§ **What to work on**: Below are the records. Reproduce the line that contains "## 🚀 **Ready for Production**" and every line after it to the end, exactly and alone.

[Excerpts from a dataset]
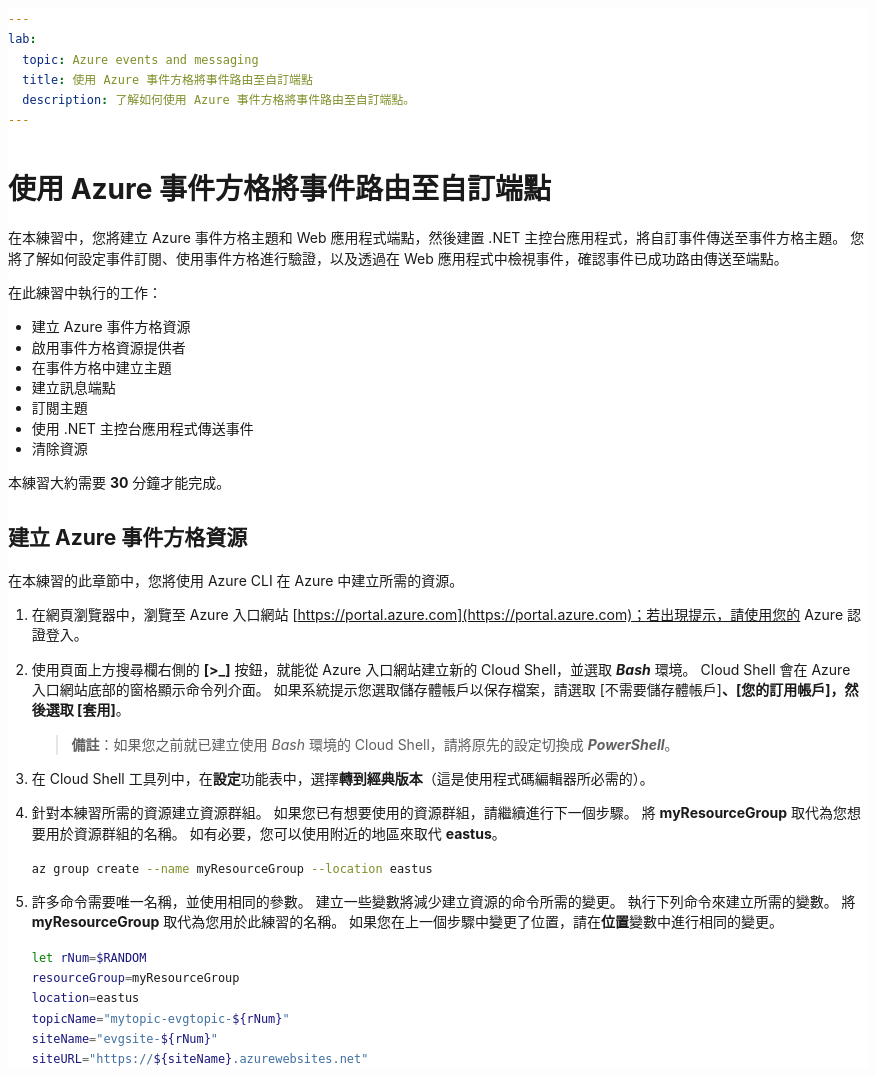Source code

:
 ```yaml
---
lab:
  topic: Azure events and messaging
  title: 使用 Azure 事件方格將事件路由至自訂端點
  description: 了解如何使用 Azure 事件方格將事件路由至自訂端點。
---
```


# 使用 Azure 事件方格將事件路由至自訂端點

在本練習中，您將建立 Azure 事件方格主題和 Web 應用程式端點，然後建置 .NET 主控台應用程式，將自訂事件傳送至事件方格主題。 您將了解如何設定事件訂閱、使用事件方格進行驗證，以及透過在 Web 應用程式中檢視事件，確認事件已成功路由傳送至端點。

在此練習中執行的工作：

* 建立 Azure 事件方格資源
* 啟用事件方格資源提供者
* 在事件方格中建立主題
* 建立訊息端點
* 訂閱主題
* 使用 .NET 主控台應用程式傳送事件
* 清除資源

本練習大約需要 **30** 分鐘才能完成。

## 建立 Azure 事件方格資源

在本練習的此章節中，您將使用 Azure CLI 在 Azure 中建立所需的資源。

1. 在網頁瀏覽器中，瀏覽至 Azure 入口網站 [https://portal.azure.com](https://portal.azure.com)；若出現提示，請使用您的 Azure 認證登入。

1. 使用頁面上方搜尋欄右側的 **[\>_]** 按鈕，就能從 Azure 入口網站建立新的 Cloud Shell，並選取 ***Bash*** 環境。 Cloud Shell 會在 Azure 入口網站底部的窗格顯示命令列介面。 如果系統提示您選取儲存體帳戶以保存檔案，請選取 [不需要儲存體帳戶]****、[您的訂用帳戶]，然後選取 [套用]****。

    > **備註**：如果您之前就已建立使用 *Bash* 環境的 Cloud Shell，請將原先的設定切換成 ***PowerShell***。

1. 在 Cloud Shell 工具列中，在**設定**功能表中，選擇**轉到經典版本**（這是使用程式碼編輯器所必需的）。

1. 針對本練習所需的資源建立資源群組。 如果您已有想要使用的資源群組，請繼續進行下一個步驟。 將 **myResourceGroup** 取代為您想要用於資源群組的名稱。 如有必要，您可以使用附近的地區來取代 **eastus**。

    ```bash
    az group create --name myResourceGroup --location eastus
    ```

1. 許多命令需要唯一名稱，並使用相同的參數。 建立一些變數將減少建立資源的命令所需的變更。 執行下列命令來建立所需的變數。 將 **myResourceGroup** 取代為您用於此練習的名稱。 如果您在上一個步驟中變更了位置，請在**位置**變數中進行相同的變更。

    ```bash
    let rNum=$RANDOM
    resourceGroup=myResourceGroup
    location=eastus
    topicName="mytopic-evgtopic-${rNum}"
    siteName="evgsite-${rNum}"
    siteURL="https://${siteName}.azurewebsites.net"
    ```
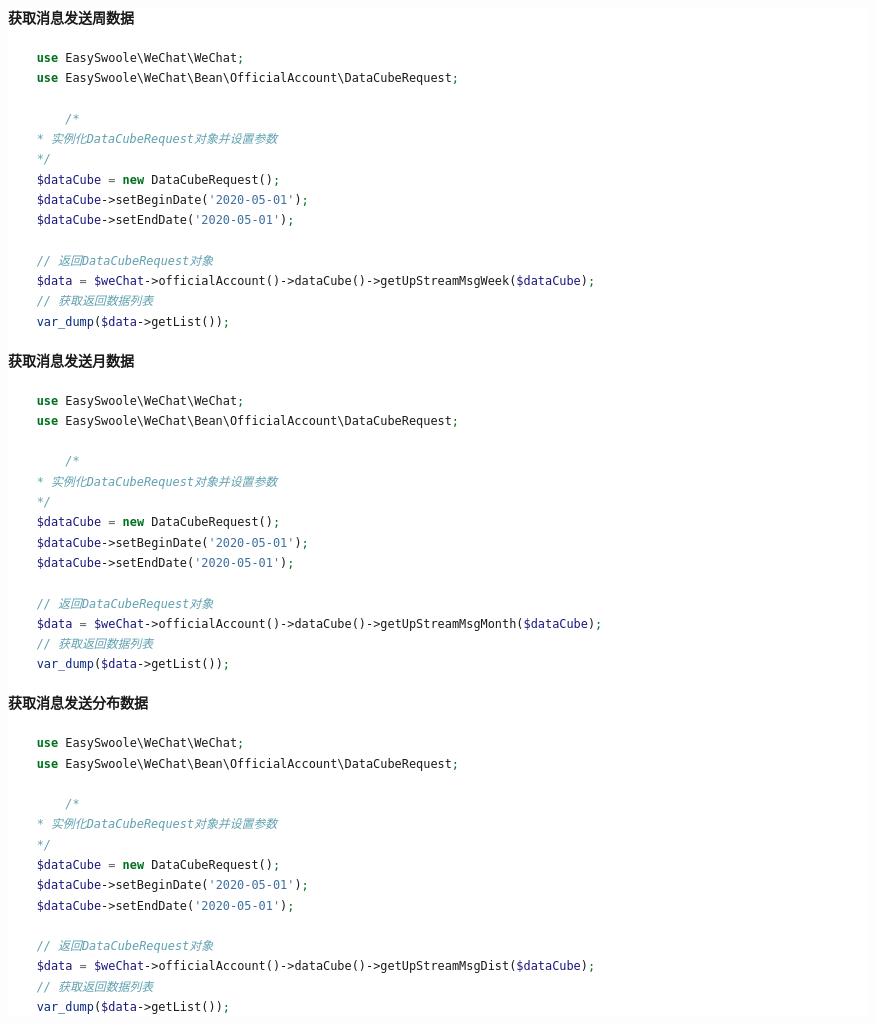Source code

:

#### 获取消息发送周数据

```php
    use EasySwoole\WeChat\WeChat;
    use EasySwoole\WeChat\Bean\OfficialAccount\DataCubeRequest;
		
		/*
    * 实例化DataCubeRequest对象并设置参数
    */
    $dataCube = new DataCubeRequest();
    $dataCube->setBeginDate('2020-05-01');
    $dataCube->setEndDate('2020-05-01');

    // 返回DataCubeRequest对象
    $data = $weChat->officialAccount()->dataCube()->getUpStreamMsgWeek($dataCube);
    // 获取返回数据列表
    var_dump($data->getList());
```



#### 获取消息发送月数据

```php
    use EasySwoole\WeChat\WeChat;
    use EasySwoole\WeChat\Bean\OfficialAccount\DataCubeRequest;
		
		/*
    * 实例化DataCubeRequest对象并设置参数
    */
    $dataCube = new DataCubeRequest();
    $dataCube->setBeginDate('2020-05-01');
    $dataCube->setEndDate('2020-05-01');

    // 返回DataCubeRequest对象
    $data = $weChat->officialAccount()->dataCube()->getUpStreamMsgMonth($dataCube);
    // 获取返回数据列表
    var_dump($data->getList());
```



#### 获取消息发送分布数据

```php
    use EasySwoole\WeChat\WeChat;
    use EasySwoole\WeChat\Bean\OfficialAccount\DataCubeRequest;
		
		/*
    * 实例化DataCubeRequest对象并设置参数
    */
    $dataCube = new DataCubeRequest();
    $dataCube->setBeginDate('2020-05-01');
    $dataCube->setEndDate('2020-05-01');

    // 返回DataCubeRequest对象
    $data = $weChat->officialAccount()->dataCube()->getUpStreamMsgDist($dataCube);
    // 获取返回数据列表
    var_dump($data->getList());
```
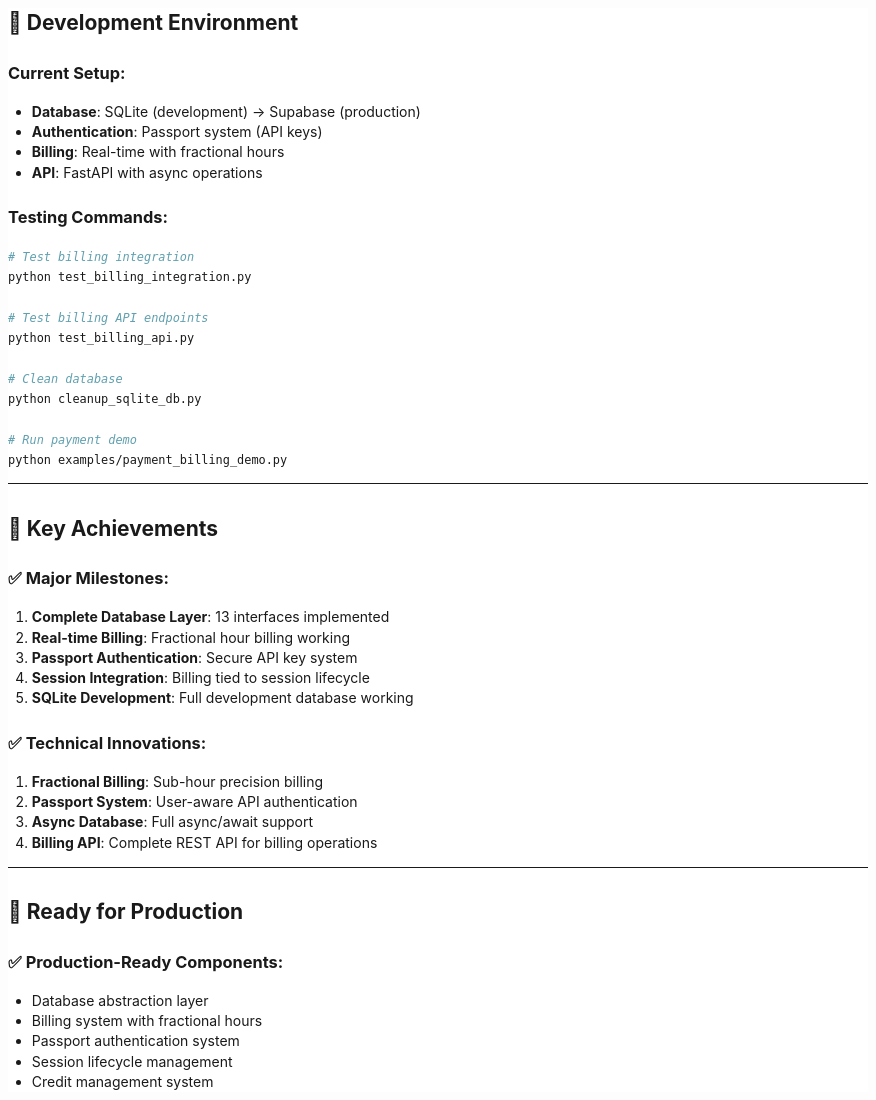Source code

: 
## 🔧 **Development Environment**

### **Current Setup:**
- **Database**: SQLite (development) → Supabase (production)
- **Authentication**: Passport system (API keys)
- **Billing**: Real-time with fractional hours
- **API**: FastAPI with async operations

### **Testing Commands:**
```bash
# Test billing integration
python test_billing_integration.py

# Test billing API endpoints  
python test_billing_api.py

# Clean database
python cleanup_sqlite_db.py

# Run payment demo
python examples/payment_billing_demo.py
```

---

## 🎉 **Key Achievements**

### **✅ Major Milestones:**
1. **Complete Database Layer**: 13 interfaces implemented
2. **Real-time Billing**: Fractional hour billing working
3. **Passport Authentication**: Secure API key system
4. **Session Integration**: Billing tied to session lifecycle
5. **SQLite Development**: Full development database working

### **✅ Technical Innovations:**
1. **Fractional Billing**: Sub-hour precision billing
2. **Passport System**: User-aware API authentication
3. **Async Database**: Full async/await support
4. **Billing API**: Complete REST API for billing operations

---

## 🚀 **Ready for Production**

### **✅ Production-Ready Components:**
- Database abstraction layer
- Billing system with fractional hours
- Passport authentication system
- Session lifecycle management
- Credit management system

§ **Response below**:
## 🚀 **Ready for Production**

### **✅ Production-Ready Components:**
- Database abstraction layer
- Billing system with fractional hours
- Passport authentication system
- Session lifecycle management
- Credit management system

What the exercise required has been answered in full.